This article is originally a publication of the Southern Loss Association’s Newsletter, June 2018. Legal opinions may vary when based on subtle factual differences. All rights reserved.
This article is a continuation of the “Good-Faith Claim Handling in Florida” article that appeared in the Southern Loss Association Newsletter in February 2018. That article discussed the history and background of Florida Statute § 624.155, which is commonly referred to as Florida’s bad-faith statute. The statute provides the exclusive remedy for people who believe they have been damaged by bad-faith claim handling practices in the first-party insurance context in Florida.
In this article, we will continue the discussion about good-faith claim handling by identifying common allegations of so-called bad-faith claim handling and discussing the best ways to avoid those common allegations during the claim-handling process.
The most common allegations of bad-faith claim handling often fall into one of three categories: claim delay, “low-balling”, or the use of bias experts. The allegation of claim delay can take many forms. Sometimes, the insured will argue that the insurer has dribbled out payments over a protracted period of time, thus making the claim process unnecessarily complicated or time consuming. Other times, the insured will argue that the insurer has engaged in claim delay by refusing to pay undisputed amounts of money. In still other instances, the insured will argue that the insurer has engaged in claim delay by failing to respond to communications or requests for updates by the insured on the status of the claim.
The best way to avoid allegations of claim delay is by taking a proactive approach to the claim process. Insurers should endeavor to undertake a comprehensive and complete claim investigation at the first opportunity. Insurers should make all claim payments as promptly as possible with a succinct explanation of the coverage determination and all payments. Insurers should keep clear lines of communication open with insureds, seek additional information from the insured as soon as the need for such is known, and concisely explain the need for additional information to the insured. These actions will show that the claim process is moving forward to a resolution.
The second common allegation of bad-faith claim handling is “low-balling.” The term low-balling usually refers to a situation where an insurer makes a payment to an insured only to have a later event (for example, an appraisal, arbitration, or trial) show that much more money was owed on the claim. There is no hard-and-fast rule as to what constitutes low-balling. It is case-by-case determination based on the facts of the claim. In the few cases that have addressed the issue, one court found that since the insurer paid 60% of the ultimate appraisal award prior to the appraisal, the insurer was not low-balling. Instead, the insurer was working to uphold its obligations under the insurance policy despite the fact the parties disagreed on the amount owed prior to the appraisal. In another case, though, the court found that a jury could conclude the insurer was low-balling based on the fact that the insurer only paid 20% of the ultimate appraisal award prior to the appraisal.
The best way to avoid allegations of low-balling is by using all means available to ascertain the correct scope and value of the loss. That will put the insurer in the best possible position to make an accurate claim determination and a correct claim payment. That starts by making sure the insurer has received all possible information from the insured as to what they are claiming the damages are.

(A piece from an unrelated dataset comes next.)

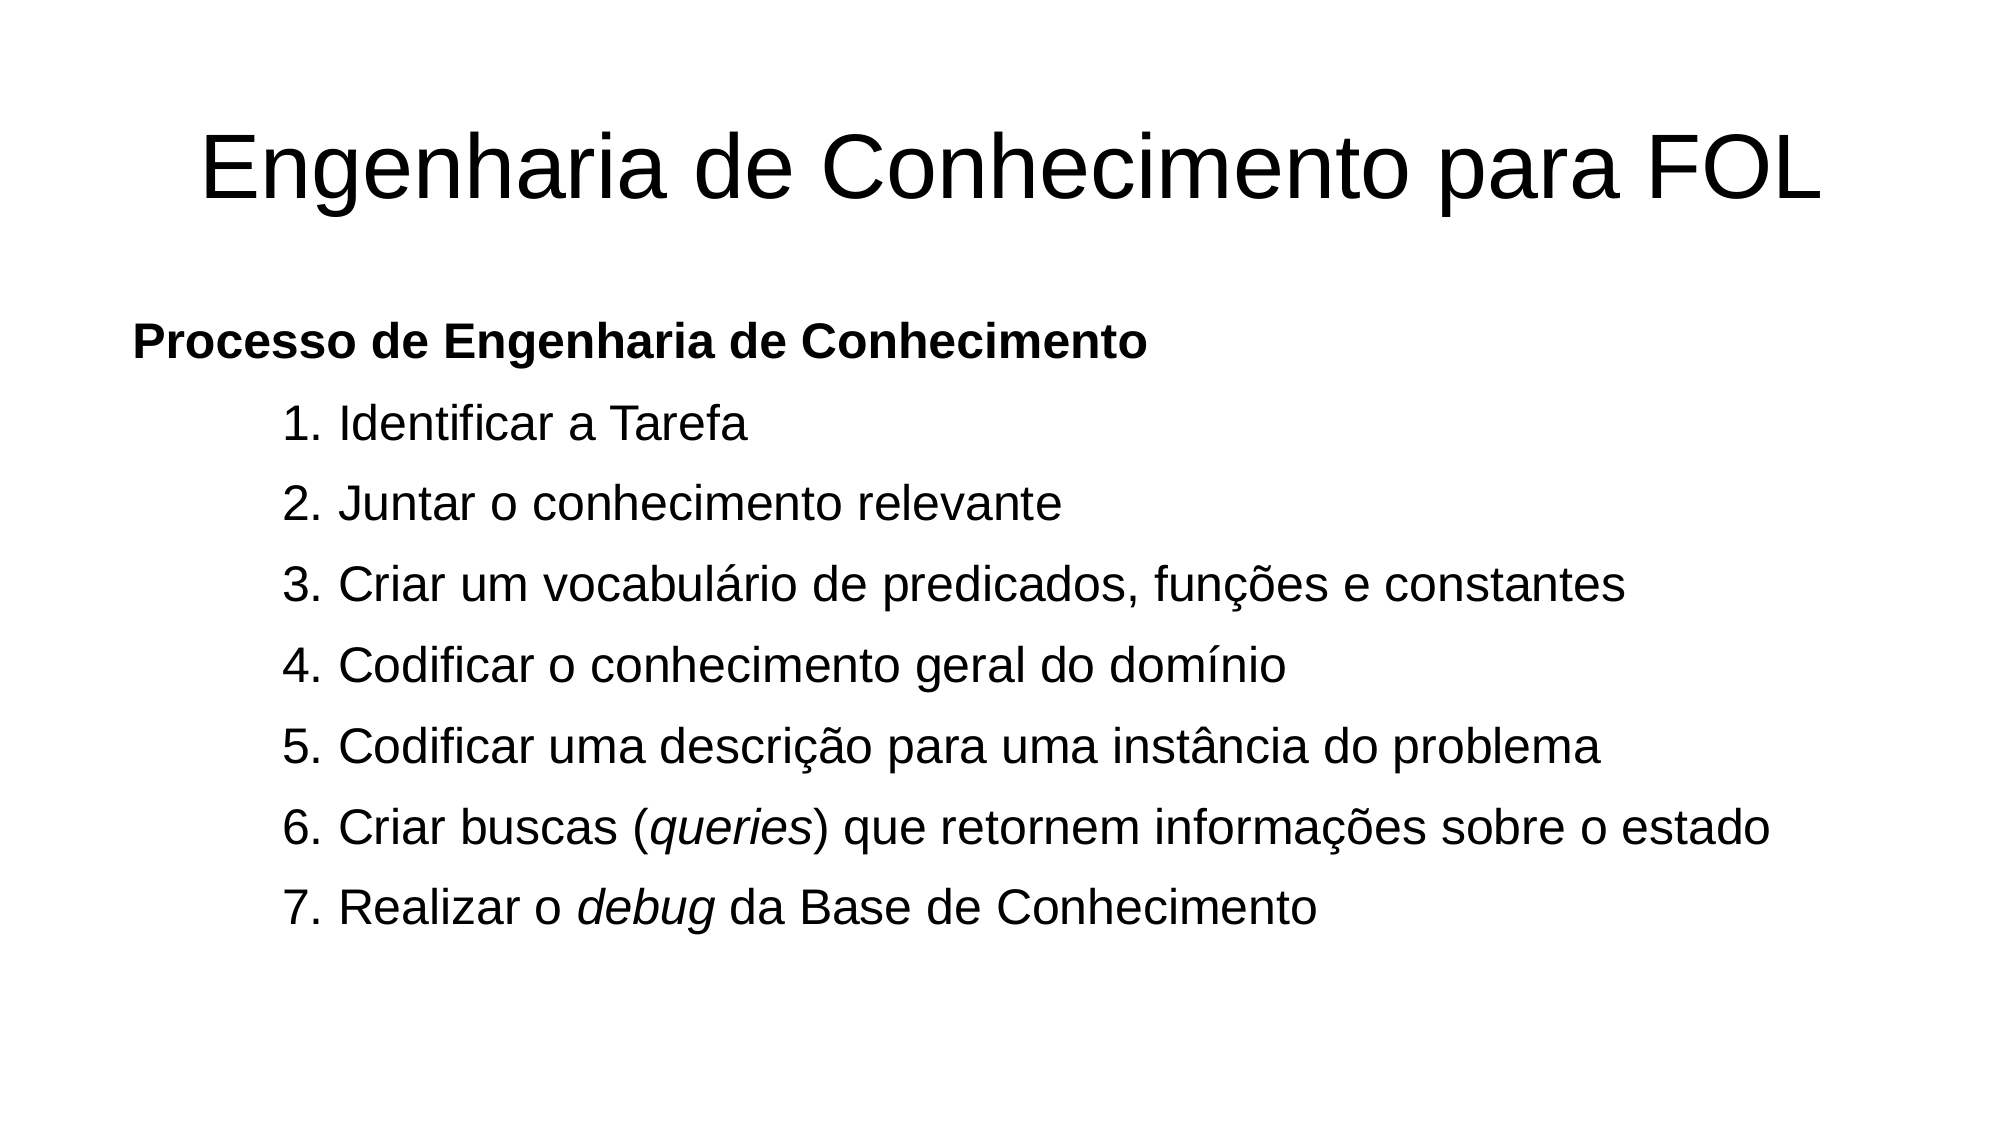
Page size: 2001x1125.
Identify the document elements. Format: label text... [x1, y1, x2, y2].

From there, the insurer should endeavor to use the most up-to-date pricing information for the particular risk taking into account the particular economic factors of the locality. From there, the insurer should work to present its claim determination and payment to the insured in a clear and concise format that allows the insured to understand the information and also have a discussion about the payment if the insured disagrees either on the scope or pricing. If the insured does disagree, the insurer should invite and request the insured to present additional information showing a different scope or different pricing information. If there is a significant disagreement on the scope and price of the loss, the insurer may want to consider retaining a bona fide contractor in the local area to give a bid/estimate to add an additional layer of information to help resolve the claim.
The third common allegation of bad-faith claim handling is the use of bias experts. The classic example of the allegation of the use of bias experts is when an insured alleges that an insurer only uses one expert or firm of experts, pays that expert or firm a large sum of money, and uses that expert or firm for a long period of time. The implication is that the expert or firm wants to keep receiving work from the insurer and thus is incentivized to produce results or opinions that “help” the insurer. In first-party property claims, the independent adjusters, estimators, and engineers who routinely or exclusively do work for insurers have been the targets of bias-expert claims.
The best way to avoid allegations of using of bias experts is to have all experts produce results and opinions that are fact-based, well-documented, and – when possible – peer-reviewed or tested. In that way, the expert can demonstrate how they arrived at their results and opinions and show that the results and opinions are based on the facts of the claim and nothing else. Insurers can also guard against claims of using biased experts by relying on a stable of different experts within the same area of expertise so that no one expert or firm receives a disproportionally large amount of assignments. Insurers can also guard against claims of using bias experts by choosing experts or firms who do both insurance work and non-insurance work.